In order to find the final equation for the displacement $d\left(t\right)$, a solution to each system in (A.30) must be found and added together

• System 1
  System 1 is set up such that the two roots are separated

  $$\cfrac{s\, d_{0}}{\left(s^{2}+s\, b-c\right)}=\cfrac{A_{1}}{\left(s-r_{1}\right)}+\cfrac{B_{1}}{\left(s-r_{2}\right)},$$ (239)

  
  
  where $A_1$ and $B_1$ are parameters to solve the displacement due to System 1

  $$d\left(t\right)_{1}=A_{1}\,e^{(-r_{1}\,t)}+B_{1}\,e^{(-r_{2}\,t)}.$$ (240)

  
  
  $A_1$ and $B_1$ are found using (A.32)

  $$A_{1}=d_{0}\left(1-\cfrac{r_{2}}{r_{2}-r_{1}}\right),\quad\textrm{and }B_{1}=d_{0}\cfrac{r_{2}}{r_{2}-r_{1}}.$$ (241)

  
  

• System 2
  Similar to System 1, System 2 is set up, separating the effects from the two roots

  $$\cfrac{v_{0}+b\, d_{0}}{\left(s^{2}+s\, b-c\right)}=\cfrac{A_{2}}{\left(s-r_{1}\right)}+\cfrac{B_{2}}{\left(s-r_{2}\right)},$$ (242)

  
  
  where $A_2$ and $B_2$ are parameters to solve the displacement due to System 2

  $$d\left(t\right)_{2}=A_{2}\,e^{(-r_{1}\,t)}+B_{2}\,e^{(-r_{2}\,t)}.$$ (243)

  
  
  $A_2$ and $B_2$ are found using (A.35)

  $$A_{2}=-\cfrac{v_{0}+b\, d_{0}}{r_{2}-r_{1}},\quad\textrm{and }B_{2}=\cfrac{v_{0}+b\, d_{0}}{r_{2}-r_{1}}.$$ (244)

  
  

• System 3
  System 3 has an additional root involvement from the presence of $s$ in the denominator, so the system is set up as

  $$\cfrac{a}{s\left(s^{2}+s\, b-c\right)}=\cfrac{A_{3}}{\left(s-r_{1}\right)}+\cfrac{B_{3}}{\left(s-r_{2}\right)}+\cfrac{C_{3}}{s},$$ (245)

  
  
  where $A_3$, $B_3$, and $C_3$ are parameters to solve the displacement due to System 3

  $$d\left(t\right)_{3}=A_{3}\,e^{(-r_{1}\,t)}+B_{3}\,e^{(-r_{2}\,t)}+C_{3}.$$ (246)

  
  
  $A_3$, $B_3$, and $C_3$ are found using (A.38)

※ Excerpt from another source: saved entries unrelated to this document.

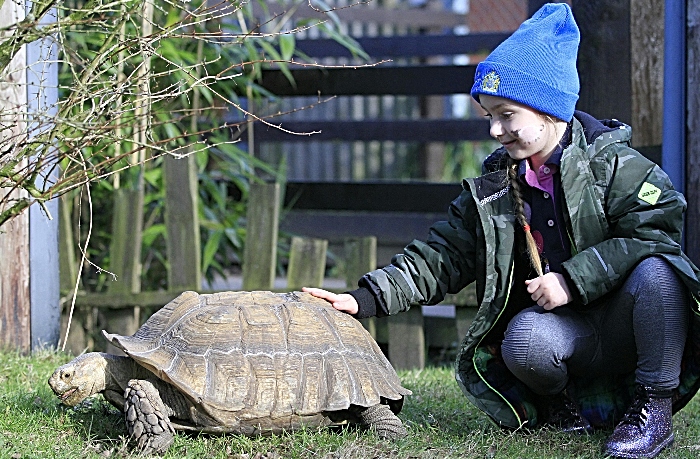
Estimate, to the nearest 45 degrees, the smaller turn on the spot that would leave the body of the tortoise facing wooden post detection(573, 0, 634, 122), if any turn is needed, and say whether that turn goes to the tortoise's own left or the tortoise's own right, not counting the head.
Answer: approximately 135° to the tortoise's own right

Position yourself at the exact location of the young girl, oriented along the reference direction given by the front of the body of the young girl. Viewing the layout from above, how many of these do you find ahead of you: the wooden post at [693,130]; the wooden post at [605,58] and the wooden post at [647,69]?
0

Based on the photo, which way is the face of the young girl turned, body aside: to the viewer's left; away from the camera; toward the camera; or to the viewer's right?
to the viewer's left

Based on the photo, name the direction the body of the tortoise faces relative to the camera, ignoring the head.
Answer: to the viewer's left

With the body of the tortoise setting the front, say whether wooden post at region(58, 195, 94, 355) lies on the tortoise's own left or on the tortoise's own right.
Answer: on the tortoise's own right

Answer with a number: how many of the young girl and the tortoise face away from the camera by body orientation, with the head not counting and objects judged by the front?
0

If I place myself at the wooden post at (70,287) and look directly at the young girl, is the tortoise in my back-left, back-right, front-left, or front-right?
front-right

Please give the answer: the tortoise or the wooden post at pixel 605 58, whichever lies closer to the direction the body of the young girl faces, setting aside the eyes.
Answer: the tortoise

  $$A_{3}=\cfrac{a}{r_{1}\left(r_{1}-r_{2}\right)},\quad B_{3}=\cfrac{a}{r_{2}\left(r_{2}-r_{1}\right)},\textrm{ and } C_{3}=\cfrac{a}{r_{1}\, r_{2}}.$$ (247)

  
  

After combining all three systems, the equation which governs the displacement at time $t$ due to velocity and displacement-dependent acceleration is given by

$$d\left(t\right)=\left(A_{1}+A_{2}+A_{3}\right)\,e^{-r_{1}\, t}+\left(B_{1}+B_{2}+B_{3}\right)\,e^{-r_{2}\, t}+C_{3}.$$ (248)

It should be noted that, if the initial displacement is set to 0, then $A_1=B_1=0$. Similarly, if the initial velocity is also set to 0, then $A_2=B_2=0$, significantly reducing the complexity of the problem.